(Supplied material Opens)

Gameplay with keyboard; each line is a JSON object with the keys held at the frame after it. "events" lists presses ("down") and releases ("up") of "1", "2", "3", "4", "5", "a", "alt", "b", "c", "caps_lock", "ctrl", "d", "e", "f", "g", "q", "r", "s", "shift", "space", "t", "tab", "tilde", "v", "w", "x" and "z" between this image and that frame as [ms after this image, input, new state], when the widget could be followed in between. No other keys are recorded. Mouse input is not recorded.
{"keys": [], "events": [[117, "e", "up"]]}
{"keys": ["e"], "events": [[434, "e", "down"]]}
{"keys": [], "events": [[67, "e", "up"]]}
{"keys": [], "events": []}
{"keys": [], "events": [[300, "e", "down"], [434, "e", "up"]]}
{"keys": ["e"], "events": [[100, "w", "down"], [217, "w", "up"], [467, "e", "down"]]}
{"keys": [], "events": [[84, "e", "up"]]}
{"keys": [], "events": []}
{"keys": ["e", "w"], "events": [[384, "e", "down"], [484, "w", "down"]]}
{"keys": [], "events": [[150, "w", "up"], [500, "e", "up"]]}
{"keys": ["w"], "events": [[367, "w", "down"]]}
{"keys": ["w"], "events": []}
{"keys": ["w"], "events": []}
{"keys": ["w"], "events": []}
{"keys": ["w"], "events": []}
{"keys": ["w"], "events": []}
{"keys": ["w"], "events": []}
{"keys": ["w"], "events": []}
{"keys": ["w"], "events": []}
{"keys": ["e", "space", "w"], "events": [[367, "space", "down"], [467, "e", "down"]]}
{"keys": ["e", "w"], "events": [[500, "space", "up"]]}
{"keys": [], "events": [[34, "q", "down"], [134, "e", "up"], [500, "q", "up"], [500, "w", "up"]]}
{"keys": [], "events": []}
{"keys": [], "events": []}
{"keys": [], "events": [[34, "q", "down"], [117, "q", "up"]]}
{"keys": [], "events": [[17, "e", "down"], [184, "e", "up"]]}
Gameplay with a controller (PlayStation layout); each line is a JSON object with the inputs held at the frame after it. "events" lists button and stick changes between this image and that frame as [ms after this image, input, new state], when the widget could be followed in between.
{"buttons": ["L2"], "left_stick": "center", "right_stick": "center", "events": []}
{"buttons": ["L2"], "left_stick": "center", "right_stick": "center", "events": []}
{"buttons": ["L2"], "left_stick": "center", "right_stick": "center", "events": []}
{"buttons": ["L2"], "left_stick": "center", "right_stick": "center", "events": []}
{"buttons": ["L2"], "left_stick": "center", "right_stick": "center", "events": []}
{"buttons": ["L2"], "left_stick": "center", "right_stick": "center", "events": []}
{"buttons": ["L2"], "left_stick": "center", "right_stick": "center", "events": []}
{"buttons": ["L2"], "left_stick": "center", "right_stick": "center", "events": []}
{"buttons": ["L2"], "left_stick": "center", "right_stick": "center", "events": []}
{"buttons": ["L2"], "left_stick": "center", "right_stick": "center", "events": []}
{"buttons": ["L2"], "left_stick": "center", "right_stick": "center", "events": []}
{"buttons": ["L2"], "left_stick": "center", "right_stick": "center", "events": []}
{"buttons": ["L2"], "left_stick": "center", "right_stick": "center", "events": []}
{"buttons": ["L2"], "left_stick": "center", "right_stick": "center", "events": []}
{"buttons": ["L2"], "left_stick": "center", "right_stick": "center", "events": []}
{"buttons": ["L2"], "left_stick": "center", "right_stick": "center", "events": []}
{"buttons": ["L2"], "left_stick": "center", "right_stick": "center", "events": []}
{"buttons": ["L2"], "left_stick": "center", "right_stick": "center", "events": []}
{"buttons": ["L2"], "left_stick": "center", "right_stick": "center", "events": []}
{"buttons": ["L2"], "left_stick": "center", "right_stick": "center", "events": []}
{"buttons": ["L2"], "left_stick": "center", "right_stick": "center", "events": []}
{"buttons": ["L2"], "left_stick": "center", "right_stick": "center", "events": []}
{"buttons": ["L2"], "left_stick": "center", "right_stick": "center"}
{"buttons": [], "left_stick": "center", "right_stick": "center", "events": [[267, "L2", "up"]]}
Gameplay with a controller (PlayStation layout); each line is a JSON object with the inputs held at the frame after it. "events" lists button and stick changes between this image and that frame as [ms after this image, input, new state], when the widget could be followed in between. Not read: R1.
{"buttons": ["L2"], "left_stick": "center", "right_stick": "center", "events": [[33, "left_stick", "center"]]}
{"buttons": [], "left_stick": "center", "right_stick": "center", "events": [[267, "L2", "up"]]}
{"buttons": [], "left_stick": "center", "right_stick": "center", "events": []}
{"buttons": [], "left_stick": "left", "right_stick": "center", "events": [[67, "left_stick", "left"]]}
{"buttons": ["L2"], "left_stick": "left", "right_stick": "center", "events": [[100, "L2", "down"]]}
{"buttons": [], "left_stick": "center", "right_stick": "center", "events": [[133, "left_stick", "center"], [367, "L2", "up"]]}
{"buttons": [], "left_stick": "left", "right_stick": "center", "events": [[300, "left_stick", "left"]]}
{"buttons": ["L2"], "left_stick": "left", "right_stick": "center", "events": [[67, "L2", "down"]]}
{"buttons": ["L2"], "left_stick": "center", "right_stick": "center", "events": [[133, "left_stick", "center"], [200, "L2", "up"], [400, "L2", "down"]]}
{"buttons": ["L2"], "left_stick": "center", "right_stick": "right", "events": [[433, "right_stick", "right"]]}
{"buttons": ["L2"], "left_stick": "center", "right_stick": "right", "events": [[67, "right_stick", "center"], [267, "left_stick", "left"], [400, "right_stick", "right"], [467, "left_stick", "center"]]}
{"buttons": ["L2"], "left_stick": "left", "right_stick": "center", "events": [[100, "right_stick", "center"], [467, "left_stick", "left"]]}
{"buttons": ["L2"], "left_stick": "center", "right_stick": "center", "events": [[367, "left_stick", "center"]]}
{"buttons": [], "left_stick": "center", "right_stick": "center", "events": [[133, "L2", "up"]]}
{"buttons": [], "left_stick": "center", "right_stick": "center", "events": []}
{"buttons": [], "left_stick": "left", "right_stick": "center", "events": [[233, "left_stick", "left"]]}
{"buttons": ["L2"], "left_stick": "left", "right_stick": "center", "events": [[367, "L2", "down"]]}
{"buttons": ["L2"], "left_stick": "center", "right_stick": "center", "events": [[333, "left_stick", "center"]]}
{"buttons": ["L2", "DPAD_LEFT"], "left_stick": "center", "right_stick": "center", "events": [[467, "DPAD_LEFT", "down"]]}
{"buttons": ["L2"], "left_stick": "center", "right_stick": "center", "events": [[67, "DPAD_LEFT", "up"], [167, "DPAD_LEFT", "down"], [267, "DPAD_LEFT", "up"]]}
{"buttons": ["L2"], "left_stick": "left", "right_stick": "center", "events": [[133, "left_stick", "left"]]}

(Supplied material Closes)

What is needed is the number of lines in the data that hold the word "after", and nothing more.

» Expected answer
3